How to buy and store green onions
The first thing to know is that green onions and scallions are the same thing. You may see either sign at the grocery store, where you can find them year-round. Whatever name is on the sign, what you're looking for are white bulbs that are straight rather than round and have short roots on the end and long, thin dark green tops. Green onions are different than spring onions, which have a much larger onion bulb.
Buy onions that have crisp, bright green leaves and firm, white bulbs. Store them wrapped in a plastic bag in your refrigerator in the crisper drawer for up to five days.
How to cut green onions for any dish
First, wash the whole green onions. Rinse off any dirt under running water and remove any wilted tops or slimy skins on the white part of the green onion. Next, lay the onions down on a cutting board and trim off the root end by slicing through the onion just above the roots, and then trim about two inches off the top of the green ends.
You can eat both the white part and the green part, and you can eat them raw or cooked. Most often, you will add the white part of the onion to other ingredients during the cooking process and use the raw green part of the onion as a garnish or add in at the very end of preparation.

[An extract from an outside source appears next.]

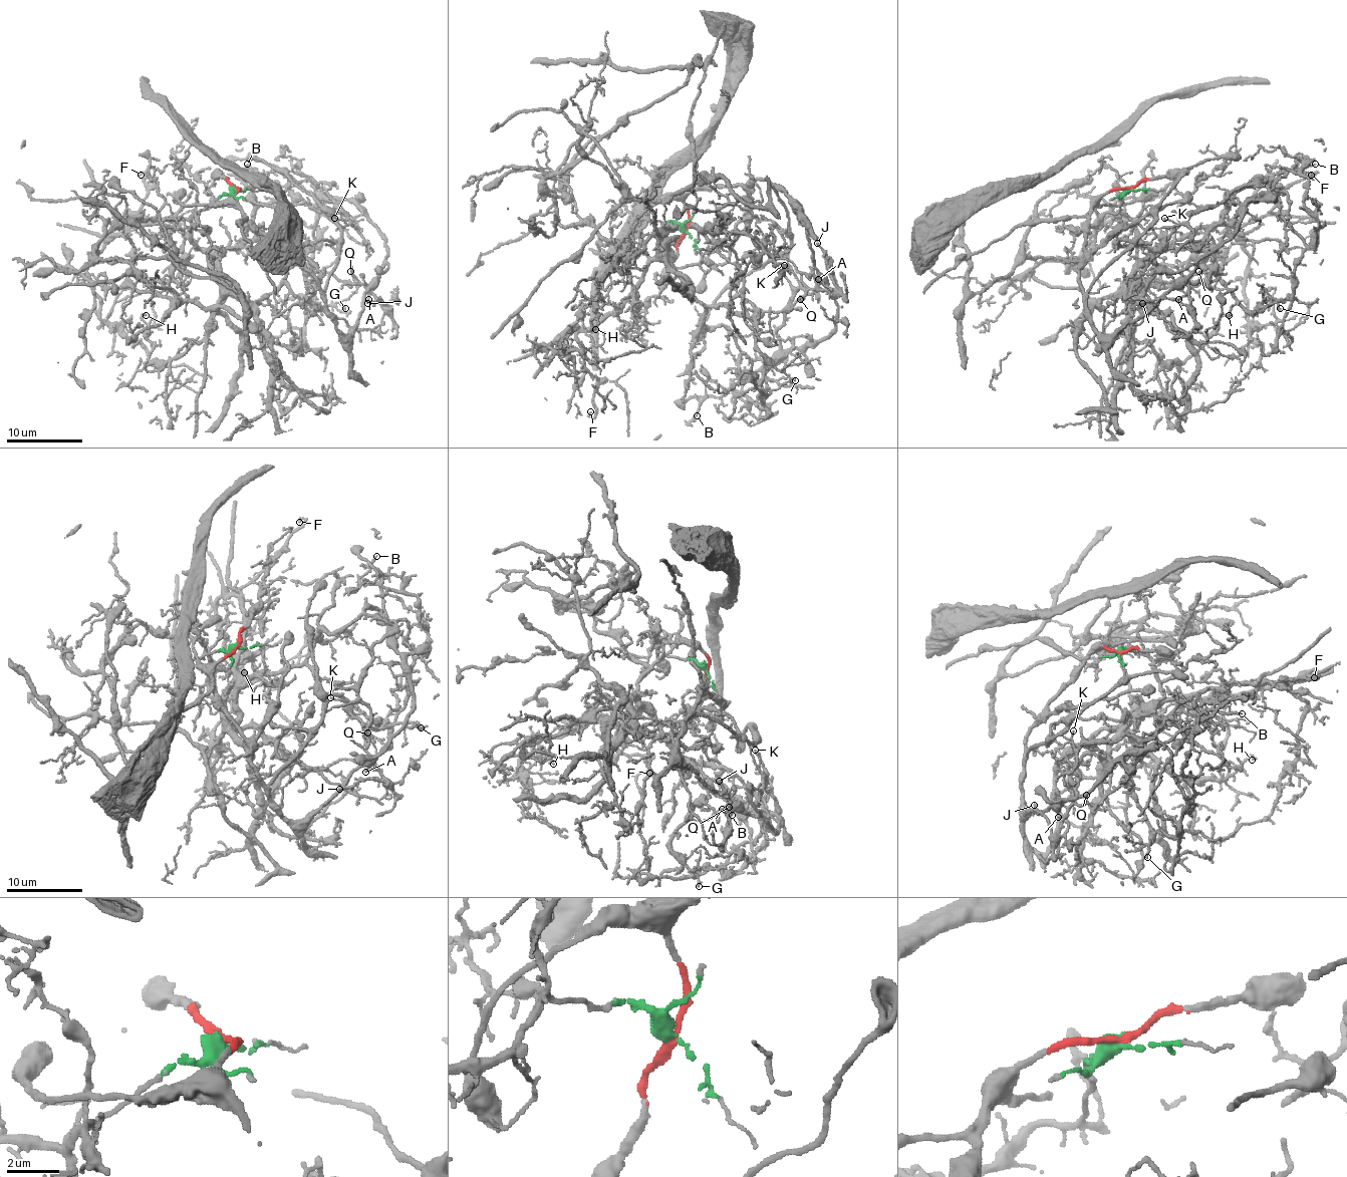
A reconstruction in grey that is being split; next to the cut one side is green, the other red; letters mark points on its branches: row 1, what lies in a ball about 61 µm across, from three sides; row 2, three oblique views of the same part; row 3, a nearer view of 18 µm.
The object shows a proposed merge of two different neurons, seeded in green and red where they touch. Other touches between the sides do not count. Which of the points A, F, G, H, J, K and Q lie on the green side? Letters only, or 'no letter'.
F, G, H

Use a sharp knife and cut the scallions in a rocking motion, cutting the green onion into small pieces from the white end all the way up. If you're not cooking the onions at all (using them in salsas or salads or as a garnish), cut them into slices about 1/8-inch thick. You can then add the sliced onions to green salads, deviled eggs, ramen or as a garnish on almost any meat dish.
If you plan to cook them in something like a veggie stir fry or fried rice, cut the green onions into 1-inch slices. For these larger slices, you can chop green onions on the bias, which just means you cut them at a 45-degree angle. It doesn't change the taste at all, but if you're trying to impress someone, it adds an elegant touch. You can also add green onions to scrambled eggs just before you cook them.
Once you've cut the green onions into slices, you can continue to chop them up into smaller pieces. The little green bits of are a great substitute for chives, with a mild onion flavor that adds great taste to potatoes and sour cream dips.